### DOCUMENT SECTION
=== Begin Enclosure ===
Cairo: Nine Egyptians were Wednesday handed down sentences ranging from life to 20 years in prison on charges of involvement in a series of mob sexual assaults that occurred last month in Cairo’s Tahrir Square.

The Cairo Criminal Court also ordered the convicts to pay fines of 10,000 Egyptian pounds (Dh5,263) to 40,000 pounds.

“Unfair. We weren’t at Tahrir,” shouted the defendants as some of them carried copies of Quran.

The rulings, which can be appealed, are the toughest since Egypt made sex harassment a crime in a widely acclaimed law issued in early June.

The defendants, tried in four separate cases, were charged with kidnapping women, trying to rape them, physical beating, and theft during mass celebrations held in Tahrir to mark the election win and inauguration of former defence minister Abdul Fattah Al Sissi as a president.

Families of the convicts, who were barred from attending Wednesday’s session, tried to storm the courtroom on the outskirts of Cairo upon learning about the verdicts. Anti-riot police dispersed them without casualties.
=== End Enclosure ===
### PROBLEMS TO WORK ON
- 1) Translate this sentence from the report on the Tahrir Square assault sentences into Spanish: "The Cairo Criminal Court also ordered the convicts to pay fines of 10,000 Egyptian pounds (Dh5,263) to 40,000 pounds."
- 2) Update the part of the report on the Tahrir Square assault sentences that opens with the words containing "The Cairo Criminal" and closes with "in early June.", putting "judgments" in place of "rulings".
- 3) Write what comes next in the report on the Tahrir Square assault sentences, picking up after its final sentence.

### Items in a dataset
=== Begin Enclosure ===
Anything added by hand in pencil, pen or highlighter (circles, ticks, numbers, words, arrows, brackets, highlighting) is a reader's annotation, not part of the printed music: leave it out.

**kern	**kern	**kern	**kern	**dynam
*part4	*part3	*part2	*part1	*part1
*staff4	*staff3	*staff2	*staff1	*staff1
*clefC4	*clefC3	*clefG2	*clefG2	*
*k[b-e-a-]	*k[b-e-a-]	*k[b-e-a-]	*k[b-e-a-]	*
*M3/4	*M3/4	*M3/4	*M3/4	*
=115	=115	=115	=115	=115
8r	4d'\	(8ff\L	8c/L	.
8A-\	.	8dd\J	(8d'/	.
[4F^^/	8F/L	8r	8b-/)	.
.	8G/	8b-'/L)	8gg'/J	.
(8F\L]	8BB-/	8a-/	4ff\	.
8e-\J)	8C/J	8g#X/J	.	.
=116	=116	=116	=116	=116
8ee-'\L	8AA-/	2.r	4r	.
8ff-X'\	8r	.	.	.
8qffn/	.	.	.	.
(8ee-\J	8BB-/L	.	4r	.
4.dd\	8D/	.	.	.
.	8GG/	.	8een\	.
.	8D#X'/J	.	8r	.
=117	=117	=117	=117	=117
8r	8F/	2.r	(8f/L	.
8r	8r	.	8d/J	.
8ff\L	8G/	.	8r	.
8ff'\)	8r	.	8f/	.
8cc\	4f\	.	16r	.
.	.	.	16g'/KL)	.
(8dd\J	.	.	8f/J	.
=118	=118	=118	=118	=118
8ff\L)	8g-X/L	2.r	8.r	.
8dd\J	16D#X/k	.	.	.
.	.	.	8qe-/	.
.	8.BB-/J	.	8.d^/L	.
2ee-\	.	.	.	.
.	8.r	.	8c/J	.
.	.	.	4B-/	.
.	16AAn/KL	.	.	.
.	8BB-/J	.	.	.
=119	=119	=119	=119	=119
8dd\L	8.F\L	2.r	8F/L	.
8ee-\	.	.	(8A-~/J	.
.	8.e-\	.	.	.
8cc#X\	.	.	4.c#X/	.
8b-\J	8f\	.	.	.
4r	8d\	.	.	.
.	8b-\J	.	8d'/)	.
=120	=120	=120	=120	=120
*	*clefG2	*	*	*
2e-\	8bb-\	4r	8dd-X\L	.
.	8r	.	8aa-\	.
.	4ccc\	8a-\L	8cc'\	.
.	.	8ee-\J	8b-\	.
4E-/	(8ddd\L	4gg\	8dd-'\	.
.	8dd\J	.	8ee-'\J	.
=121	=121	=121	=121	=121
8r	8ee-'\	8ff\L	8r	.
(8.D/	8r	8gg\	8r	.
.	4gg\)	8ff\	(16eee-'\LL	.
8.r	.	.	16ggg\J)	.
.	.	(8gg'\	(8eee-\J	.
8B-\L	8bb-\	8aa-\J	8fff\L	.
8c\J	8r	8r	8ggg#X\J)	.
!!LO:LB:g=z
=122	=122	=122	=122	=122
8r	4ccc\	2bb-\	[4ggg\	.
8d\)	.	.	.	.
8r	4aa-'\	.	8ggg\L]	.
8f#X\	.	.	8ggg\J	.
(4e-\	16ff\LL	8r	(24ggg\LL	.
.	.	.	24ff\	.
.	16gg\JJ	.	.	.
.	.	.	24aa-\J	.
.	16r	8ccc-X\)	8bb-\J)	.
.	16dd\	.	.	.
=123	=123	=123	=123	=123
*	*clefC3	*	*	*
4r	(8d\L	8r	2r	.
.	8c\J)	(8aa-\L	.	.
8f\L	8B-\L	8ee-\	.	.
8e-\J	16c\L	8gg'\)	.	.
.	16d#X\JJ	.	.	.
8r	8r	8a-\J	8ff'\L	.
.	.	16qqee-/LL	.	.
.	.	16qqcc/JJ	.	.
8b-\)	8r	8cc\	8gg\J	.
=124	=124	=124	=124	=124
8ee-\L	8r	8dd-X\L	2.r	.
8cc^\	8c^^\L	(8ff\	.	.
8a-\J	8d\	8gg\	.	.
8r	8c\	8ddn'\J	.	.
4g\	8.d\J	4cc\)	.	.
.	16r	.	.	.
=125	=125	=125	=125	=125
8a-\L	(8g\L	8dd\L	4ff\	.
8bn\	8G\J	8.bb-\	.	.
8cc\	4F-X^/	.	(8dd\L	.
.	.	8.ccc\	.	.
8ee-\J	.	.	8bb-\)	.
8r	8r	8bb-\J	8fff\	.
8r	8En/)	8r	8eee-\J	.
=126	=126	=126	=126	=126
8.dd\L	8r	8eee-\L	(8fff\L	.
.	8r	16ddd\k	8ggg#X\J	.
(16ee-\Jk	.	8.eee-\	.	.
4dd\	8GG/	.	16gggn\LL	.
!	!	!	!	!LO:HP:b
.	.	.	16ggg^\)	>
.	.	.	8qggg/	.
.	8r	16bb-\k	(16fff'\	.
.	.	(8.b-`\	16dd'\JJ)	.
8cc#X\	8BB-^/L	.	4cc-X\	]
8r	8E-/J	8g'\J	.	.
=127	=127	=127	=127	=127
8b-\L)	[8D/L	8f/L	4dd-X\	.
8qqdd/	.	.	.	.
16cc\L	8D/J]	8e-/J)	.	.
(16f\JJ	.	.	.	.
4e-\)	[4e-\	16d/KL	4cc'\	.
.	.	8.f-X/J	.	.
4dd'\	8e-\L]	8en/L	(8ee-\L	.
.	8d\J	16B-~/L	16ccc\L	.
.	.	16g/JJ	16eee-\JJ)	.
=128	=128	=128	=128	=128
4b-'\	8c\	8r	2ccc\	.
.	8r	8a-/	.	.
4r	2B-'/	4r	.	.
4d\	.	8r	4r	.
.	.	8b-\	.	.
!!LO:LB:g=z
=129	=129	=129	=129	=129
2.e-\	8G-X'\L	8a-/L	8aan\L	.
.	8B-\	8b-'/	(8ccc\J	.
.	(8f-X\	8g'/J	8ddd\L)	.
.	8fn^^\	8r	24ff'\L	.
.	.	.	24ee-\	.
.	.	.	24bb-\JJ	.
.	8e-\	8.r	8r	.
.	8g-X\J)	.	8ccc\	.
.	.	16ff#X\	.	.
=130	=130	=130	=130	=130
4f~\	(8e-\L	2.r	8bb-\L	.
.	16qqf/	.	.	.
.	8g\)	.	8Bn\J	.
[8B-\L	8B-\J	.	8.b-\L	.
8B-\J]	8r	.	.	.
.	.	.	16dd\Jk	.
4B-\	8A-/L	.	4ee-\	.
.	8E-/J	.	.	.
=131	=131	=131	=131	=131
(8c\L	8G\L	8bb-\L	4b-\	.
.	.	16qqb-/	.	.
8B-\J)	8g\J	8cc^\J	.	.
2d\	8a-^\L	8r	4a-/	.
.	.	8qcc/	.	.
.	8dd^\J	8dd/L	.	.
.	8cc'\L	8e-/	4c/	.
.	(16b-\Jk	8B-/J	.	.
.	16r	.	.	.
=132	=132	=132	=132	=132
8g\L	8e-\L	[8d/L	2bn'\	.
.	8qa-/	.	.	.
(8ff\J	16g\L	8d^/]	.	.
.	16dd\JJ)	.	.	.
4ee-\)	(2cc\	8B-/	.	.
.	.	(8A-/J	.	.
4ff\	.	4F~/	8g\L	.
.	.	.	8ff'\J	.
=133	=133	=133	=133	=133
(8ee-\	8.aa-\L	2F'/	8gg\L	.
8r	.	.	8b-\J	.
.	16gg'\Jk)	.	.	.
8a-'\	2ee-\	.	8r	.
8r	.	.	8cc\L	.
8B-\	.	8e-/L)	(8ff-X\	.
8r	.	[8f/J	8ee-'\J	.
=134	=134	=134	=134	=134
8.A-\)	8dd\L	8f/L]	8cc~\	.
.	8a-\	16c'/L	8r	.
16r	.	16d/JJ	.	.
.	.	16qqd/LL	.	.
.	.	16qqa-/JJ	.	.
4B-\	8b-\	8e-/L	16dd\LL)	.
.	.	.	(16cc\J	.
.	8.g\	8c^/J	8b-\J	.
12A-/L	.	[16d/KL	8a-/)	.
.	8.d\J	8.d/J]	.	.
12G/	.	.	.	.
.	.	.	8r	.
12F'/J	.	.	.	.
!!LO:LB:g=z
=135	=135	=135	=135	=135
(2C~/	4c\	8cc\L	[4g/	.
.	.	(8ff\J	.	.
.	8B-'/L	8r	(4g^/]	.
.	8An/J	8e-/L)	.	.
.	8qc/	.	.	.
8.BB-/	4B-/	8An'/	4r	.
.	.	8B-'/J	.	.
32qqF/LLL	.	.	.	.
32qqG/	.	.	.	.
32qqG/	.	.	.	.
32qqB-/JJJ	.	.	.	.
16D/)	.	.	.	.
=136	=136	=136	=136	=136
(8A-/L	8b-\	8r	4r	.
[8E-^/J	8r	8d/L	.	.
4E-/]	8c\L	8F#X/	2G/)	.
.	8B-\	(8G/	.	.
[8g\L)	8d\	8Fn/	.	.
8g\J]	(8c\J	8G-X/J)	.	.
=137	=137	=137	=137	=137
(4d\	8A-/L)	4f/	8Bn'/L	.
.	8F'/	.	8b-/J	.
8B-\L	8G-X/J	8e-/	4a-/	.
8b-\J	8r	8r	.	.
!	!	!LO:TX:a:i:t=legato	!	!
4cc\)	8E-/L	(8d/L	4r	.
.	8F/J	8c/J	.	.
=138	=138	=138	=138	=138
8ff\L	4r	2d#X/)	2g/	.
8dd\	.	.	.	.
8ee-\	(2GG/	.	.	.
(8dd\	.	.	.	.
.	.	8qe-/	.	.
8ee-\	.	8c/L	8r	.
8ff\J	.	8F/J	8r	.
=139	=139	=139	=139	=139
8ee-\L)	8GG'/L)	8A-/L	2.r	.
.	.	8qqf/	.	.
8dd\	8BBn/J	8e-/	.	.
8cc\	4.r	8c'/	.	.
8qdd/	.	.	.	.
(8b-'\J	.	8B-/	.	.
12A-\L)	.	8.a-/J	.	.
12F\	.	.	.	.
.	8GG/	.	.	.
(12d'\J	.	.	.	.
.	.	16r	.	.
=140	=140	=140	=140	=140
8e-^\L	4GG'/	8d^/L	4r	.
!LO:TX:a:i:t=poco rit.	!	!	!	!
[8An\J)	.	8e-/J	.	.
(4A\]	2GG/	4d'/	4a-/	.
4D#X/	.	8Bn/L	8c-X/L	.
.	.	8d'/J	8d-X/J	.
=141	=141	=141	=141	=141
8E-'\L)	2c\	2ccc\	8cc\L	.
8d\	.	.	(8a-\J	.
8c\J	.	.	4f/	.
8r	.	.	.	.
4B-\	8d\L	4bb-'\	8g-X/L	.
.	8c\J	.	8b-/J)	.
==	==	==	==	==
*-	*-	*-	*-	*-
=== End Enclosure ===
### ANSWERS TO THIS EXERCISE
- 1) El Tribunal Penal de El Cairo también ordenó a los condenados pagar multas de entre 10.000 libras egipcias (5.263 dírhams) y 40.000 libras.

- 2)
The Cairo Criminal Court also ordered the convicts to pay fines of 10,000 Egyptian pounds (Dh5,263) to 40,000 pounds.

“Unfair. We weren’t at Tahrir,” shouted the defendants as some of them carried copies of Quran.

The judgments, which can be appealed, are the toughest since Egypt made sex harassment a crime in a widely acclaimed law issued in early June.

- 3)
The sexual attacks, which occurred on June 3 and 8, triggered an outrage inside and outside Egypt and prompted Al Sissi to visit one victim at a hospital where he vowed in televised remarks a tough crackdown on sexual harassment.

Egypt has experienced a sharp increase in street sexual offences since the police system collapsed at the peak of a 2011 revolt against the regime of president Hosni Mubarak.

Tahrir, the epicentre of the anti-Mubarak uprising, has since seen several mass sexual attacks.

A UN report released last year found that 99.3 per cent of women in Egypt have been subjected to sexual harassment.